#### [What is expected]
In the Tom Carter profile, copy out word for word everything from "Born barely south" down to "New York City.".

#### [Extract]
* start *

Tom Carter's electric guitar work weaves spare strands of melody into towering long-form drones, sculpting a rich landscape from both high-volume grit and charged silence.
Although best known for his work with iconoclasts Charalambides, which he co-founded with Christina Carter in 1991, Carter has recently focused on his eponymous duo with No Neck Blues Band co-founder Pat Murano; Sarin Smoke, his duo with Pete Swanson; and his solo performances and recordings, which have increasingly featured visual components - including collaborations with filmmakers Martha Colburn and Margarida Garcia. Currently, Carter is preparing two solo LPs for release in 2014.
Tom Carter is well-known for collaborations with other musicians. Major projects include free-rock improvisers Eleven Twenty-Nine (Carter, Marc Orleans, and Michael Evans), Spiderwebs (with Houston improviser Sandy Ewen), Badgerlore (with Rob Fisk, Ben Chasny, Liz Harris, and Peter Swanson), and various collaborative ensembles with Bay Area sound artist Robert Horton. Other fellow travelers have included Gate, Tom Surgal, Marcia Bassett, Christian Kiefer, Paul Flaherty, Tetuzi Akiyama, Shawn David McMillen, Thurston Moore, Dredd Foole, Loren Connors, Pip Proud, Inca Ore, Jandek, Bardo Pond, Starving Weirdos, Ensemble Economique, Steve Gunn, Robert Millis, and Matt Valentine, among many others.
Born barely south of the Mason-Dixon line, and just in time for the Summer of Love, Tom Carter led a decidedly non-hippy existence being shuffled around various farm and mining towns in Maryland and Ohio by his newspaperman father, before finally making his way to Texas in 1985, just in time to watch all the good hardcore bands die. Already obsessed with American pre-punk and British post-punk, Carter dove into the lysergic musical waters of Texas with both feet, augmenting his guitar skills with unreliable instruments, cranky analog electronics, and disintegrating practice amps. Over the ensuing decades, he refined his evolving ideas of tonal immersion (and the quest for the perfect fuzz tone) into a layered sonic toolkit of rough beauty. He now lives in New York City.
Can you describe a sound experience that you believe contributed to your becoming a musician?
Driving through the night on the way from Maryland to Ohio looking out at the stars while my dad shuffled through AM radio static. Spinning my sister's copy of Hey Jude, which skipped endlessly on one of the "nahs". Hearing the junior high school orchestra struggle through a sweeping major-key motif, fucking it up massively, and still sounding beautiful.
What do you recall about your guitar learning process?
I discovered at 15 that I could learn every Joy Division song without picking up a chord book. That led to jamming on Pink Floyd, Beatles, Rush with friends, learning how to play a D-suspended chord (described by my friend, much more advanced at the time than I, as "D with a thingy.") Having the guitar store clerk come over and physically turn off my amp as I was experimenting with delay feedback; tuning every string of my electric to the same note & strumming away while the entire floor of my freshman dorm stood outside my door screaming. Realizing I could just as easily do all that in public.

* end *

#### [Extracted data]
* start *

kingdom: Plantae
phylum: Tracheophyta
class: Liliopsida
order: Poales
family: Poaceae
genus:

* end *

#### [Task answer]
Born barely south of the Mason-Dixon line, and just in time for the Summer of Love, Tom Carter led a decidedly non-hippy existence being shuffled around various farm and mining towns in Maryland and Ohio by his newspaperman father, before finally making his way to Texas in 1985, just in time to watch all the good hardcore bands die. Already obsessed with American pre-punk and British post-punk, Carter dove into the lysergic musical waters of Texas with both feet, augmenting his guitar skills with unreliable instruments, cranky analog electronics, and disintegrating practice amps. Over the ensuing decades, he refined his evolving ideas of tonal immersion (and the quest for the perfect fuzz tone) into a layered sonic toolkit of rough beauty. He now lives in New York City.